++++ Supplied data ++++

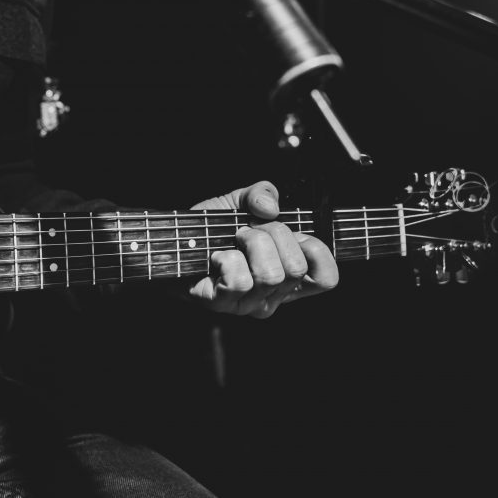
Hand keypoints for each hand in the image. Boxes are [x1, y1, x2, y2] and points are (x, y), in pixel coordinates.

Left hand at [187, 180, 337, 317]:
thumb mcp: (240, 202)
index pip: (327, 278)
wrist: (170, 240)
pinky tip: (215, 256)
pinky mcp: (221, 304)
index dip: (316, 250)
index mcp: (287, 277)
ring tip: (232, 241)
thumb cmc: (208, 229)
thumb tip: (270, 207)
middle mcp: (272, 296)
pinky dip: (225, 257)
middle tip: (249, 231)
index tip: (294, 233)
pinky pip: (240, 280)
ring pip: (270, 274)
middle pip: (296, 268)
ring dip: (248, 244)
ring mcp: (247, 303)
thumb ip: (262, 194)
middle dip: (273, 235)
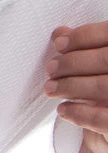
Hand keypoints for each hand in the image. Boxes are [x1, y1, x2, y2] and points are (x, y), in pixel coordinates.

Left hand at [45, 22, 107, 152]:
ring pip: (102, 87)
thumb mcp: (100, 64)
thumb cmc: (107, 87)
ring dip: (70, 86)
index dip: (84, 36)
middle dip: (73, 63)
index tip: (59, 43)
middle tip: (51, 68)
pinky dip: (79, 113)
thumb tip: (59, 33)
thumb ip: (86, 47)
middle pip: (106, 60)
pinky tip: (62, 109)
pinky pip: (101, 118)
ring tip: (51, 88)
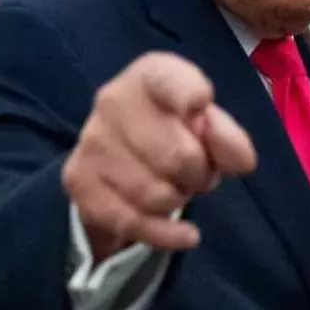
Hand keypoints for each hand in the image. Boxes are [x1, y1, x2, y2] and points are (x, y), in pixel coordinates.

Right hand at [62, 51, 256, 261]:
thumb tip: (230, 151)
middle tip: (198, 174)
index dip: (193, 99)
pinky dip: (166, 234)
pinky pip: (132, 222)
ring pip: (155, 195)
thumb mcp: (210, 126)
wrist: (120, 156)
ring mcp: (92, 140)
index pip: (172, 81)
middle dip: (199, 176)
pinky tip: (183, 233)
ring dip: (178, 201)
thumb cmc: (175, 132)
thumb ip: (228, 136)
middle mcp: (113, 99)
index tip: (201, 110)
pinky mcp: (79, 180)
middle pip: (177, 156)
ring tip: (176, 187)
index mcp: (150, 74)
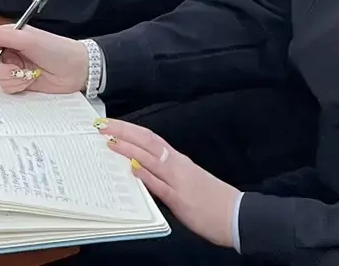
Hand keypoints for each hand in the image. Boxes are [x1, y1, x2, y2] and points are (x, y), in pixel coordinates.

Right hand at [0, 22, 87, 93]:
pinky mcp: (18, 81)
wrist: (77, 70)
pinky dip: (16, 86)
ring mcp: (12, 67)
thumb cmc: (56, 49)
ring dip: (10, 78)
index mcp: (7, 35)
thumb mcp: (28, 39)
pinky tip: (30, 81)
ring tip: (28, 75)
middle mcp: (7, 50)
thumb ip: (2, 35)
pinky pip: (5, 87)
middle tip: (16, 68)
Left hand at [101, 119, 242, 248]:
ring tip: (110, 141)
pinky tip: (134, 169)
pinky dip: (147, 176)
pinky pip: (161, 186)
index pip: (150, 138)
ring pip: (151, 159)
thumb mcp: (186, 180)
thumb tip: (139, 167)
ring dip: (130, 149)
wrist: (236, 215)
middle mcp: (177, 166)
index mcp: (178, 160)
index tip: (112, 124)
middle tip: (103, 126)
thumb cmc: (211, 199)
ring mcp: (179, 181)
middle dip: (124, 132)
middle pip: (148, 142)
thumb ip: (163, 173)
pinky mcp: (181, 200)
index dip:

++++
++++ Supplied data ++++

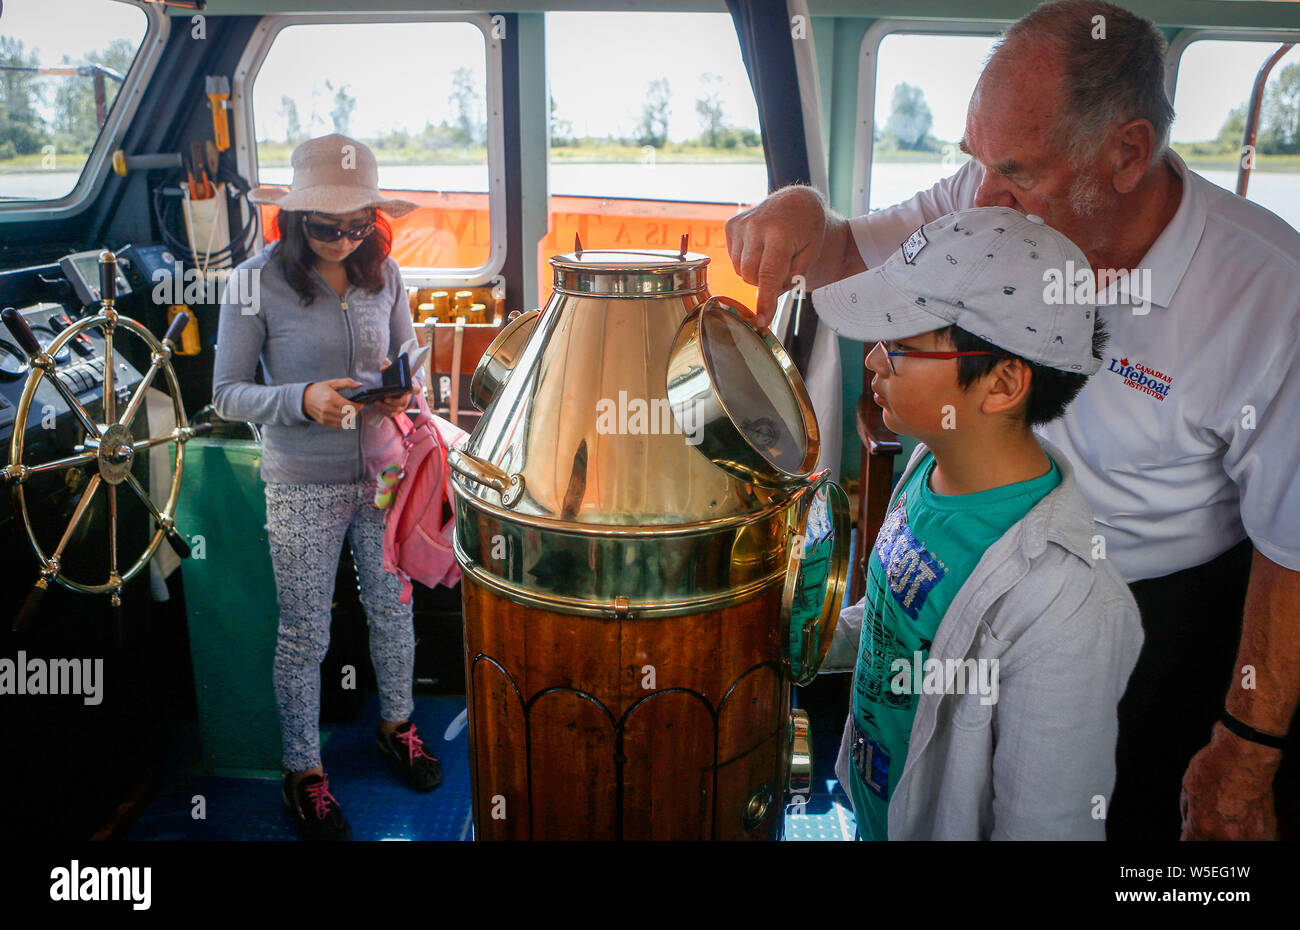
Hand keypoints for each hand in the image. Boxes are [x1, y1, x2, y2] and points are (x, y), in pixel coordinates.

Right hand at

++++

Exercise requirements. Determine how many lines of the listing above include the word "Left", then write only that number.

Answer section. 3